Graveyard, Knocknalyre, Co. Cork
Co. Cork |
Burial Grounds
A square graveyard is an unusual thing.
Most burial grounds in Ireland follow the irregular contours of the land or the footprint of whatever church preceded them, but the ground at Knocknalyre in mid Cork has been laid out in something close to a true square, roughly forty-five metres to a side, sitting on the western shoulder of a north-to-south river valley. The slope drops away sharply on the eastern side, giving the place an oddly tilted quality, as though the living and the dead occupy slightly different planes.
The ruin near the eastern end of the enclosure is the former Church of Ireland parish church of Garrycloyne. Church of Ireland rural parish churches of this kind were typically plain, modest structures serving small Protestant communities, and many fell out of use as those congregations dwindled during the nineteenth and twentieth centuries. The headstones gathered along the southern side of the ruin span a long period, running mostly through the eighteenth and nineteenth centuries, with the earliest surviving dated inscription reaching back to 1765. That places the visible memorialisation of this site firmly in the Georgian period, though the church and the land around it are almost certainly older.

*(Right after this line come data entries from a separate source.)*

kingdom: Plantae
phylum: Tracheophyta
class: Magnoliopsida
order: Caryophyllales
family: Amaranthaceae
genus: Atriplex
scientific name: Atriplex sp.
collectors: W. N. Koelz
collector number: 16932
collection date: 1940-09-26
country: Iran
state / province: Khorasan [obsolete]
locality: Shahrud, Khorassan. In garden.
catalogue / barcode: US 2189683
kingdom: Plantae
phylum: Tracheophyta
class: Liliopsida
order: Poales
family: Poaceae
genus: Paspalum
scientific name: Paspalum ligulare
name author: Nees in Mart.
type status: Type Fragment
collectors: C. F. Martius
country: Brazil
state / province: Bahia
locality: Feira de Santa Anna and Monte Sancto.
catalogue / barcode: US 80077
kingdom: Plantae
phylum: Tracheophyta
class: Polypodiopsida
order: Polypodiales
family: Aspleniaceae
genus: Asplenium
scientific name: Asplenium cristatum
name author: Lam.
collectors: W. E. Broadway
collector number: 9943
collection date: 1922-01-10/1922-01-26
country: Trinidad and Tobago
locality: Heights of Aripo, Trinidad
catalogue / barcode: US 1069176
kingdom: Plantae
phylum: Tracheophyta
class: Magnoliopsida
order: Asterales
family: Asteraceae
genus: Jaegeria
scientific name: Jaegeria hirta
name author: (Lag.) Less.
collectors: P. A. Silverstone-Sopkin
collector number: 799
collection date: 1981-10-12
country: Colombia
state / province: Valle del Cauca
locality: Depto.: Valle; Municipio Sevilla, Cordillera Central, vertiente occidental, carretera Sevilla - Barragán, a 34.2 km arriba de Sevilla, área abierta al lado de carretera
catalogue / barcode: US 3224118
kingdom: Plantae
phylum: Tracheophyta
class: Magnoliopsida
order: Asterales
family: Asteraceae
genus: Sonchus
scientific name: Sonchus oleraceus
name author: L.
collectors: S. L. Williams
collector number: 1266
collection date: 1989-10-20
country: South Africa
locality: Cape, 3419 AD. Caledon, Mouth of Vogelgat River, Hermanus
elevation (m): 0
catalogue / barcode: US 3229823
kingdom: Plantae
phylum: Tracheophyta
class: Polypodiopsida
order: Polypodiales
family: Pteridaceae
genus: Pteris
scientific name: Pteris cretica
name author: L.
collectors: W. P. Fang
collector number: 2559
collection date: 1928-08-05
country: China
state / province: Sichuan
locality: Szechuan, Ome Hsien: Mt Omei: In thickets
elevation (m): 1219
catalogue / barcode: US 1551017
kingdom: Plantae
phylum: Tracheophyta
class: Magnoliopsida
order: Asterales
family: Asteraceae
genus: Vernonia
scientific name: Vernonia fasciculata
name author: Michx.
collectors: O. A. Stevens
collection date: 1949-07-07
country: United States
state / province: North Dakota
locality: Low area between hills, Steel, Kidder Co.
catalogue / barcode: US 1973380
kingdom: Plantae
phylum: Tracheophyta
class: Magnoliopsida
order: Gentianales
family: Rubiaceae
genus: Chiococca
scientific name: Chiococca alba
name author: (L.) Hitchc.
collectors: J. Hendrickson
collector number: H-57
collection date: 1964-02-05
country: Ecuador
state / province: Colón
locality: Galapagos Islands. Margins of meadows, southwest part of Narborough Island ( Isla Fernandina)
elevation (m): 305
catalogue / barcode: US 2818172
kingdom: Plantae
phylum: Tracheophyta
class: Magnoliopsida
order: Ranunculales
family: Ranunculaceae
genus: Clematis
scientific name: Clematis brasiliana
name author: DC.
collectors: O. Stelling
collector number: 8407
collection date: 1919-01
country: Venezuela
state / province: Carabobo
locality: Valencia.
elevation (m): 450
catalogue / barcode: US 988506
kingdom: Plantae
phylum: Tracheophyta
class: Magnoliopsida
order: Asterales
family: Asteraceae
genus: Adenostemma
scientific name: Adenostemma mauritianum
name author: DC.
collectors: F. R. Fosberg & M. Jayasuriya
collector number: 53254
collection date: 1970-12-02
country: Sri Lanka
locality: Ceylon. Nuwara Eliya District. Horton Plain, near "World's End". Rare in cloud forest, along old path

The graveyard remains in active use, and a more recent extension has been added on the eastern side, edging out towards the steepest part of the slope. The old and new sections sit together without much ceremony, which is itself quietly telling about the continuity of the place. The ruined church and its cluster of weathered southward-facing stones reward a slow circuit, with the dates and names on the older markers offering a compressed record of the parish's post-Reformation Protestant community.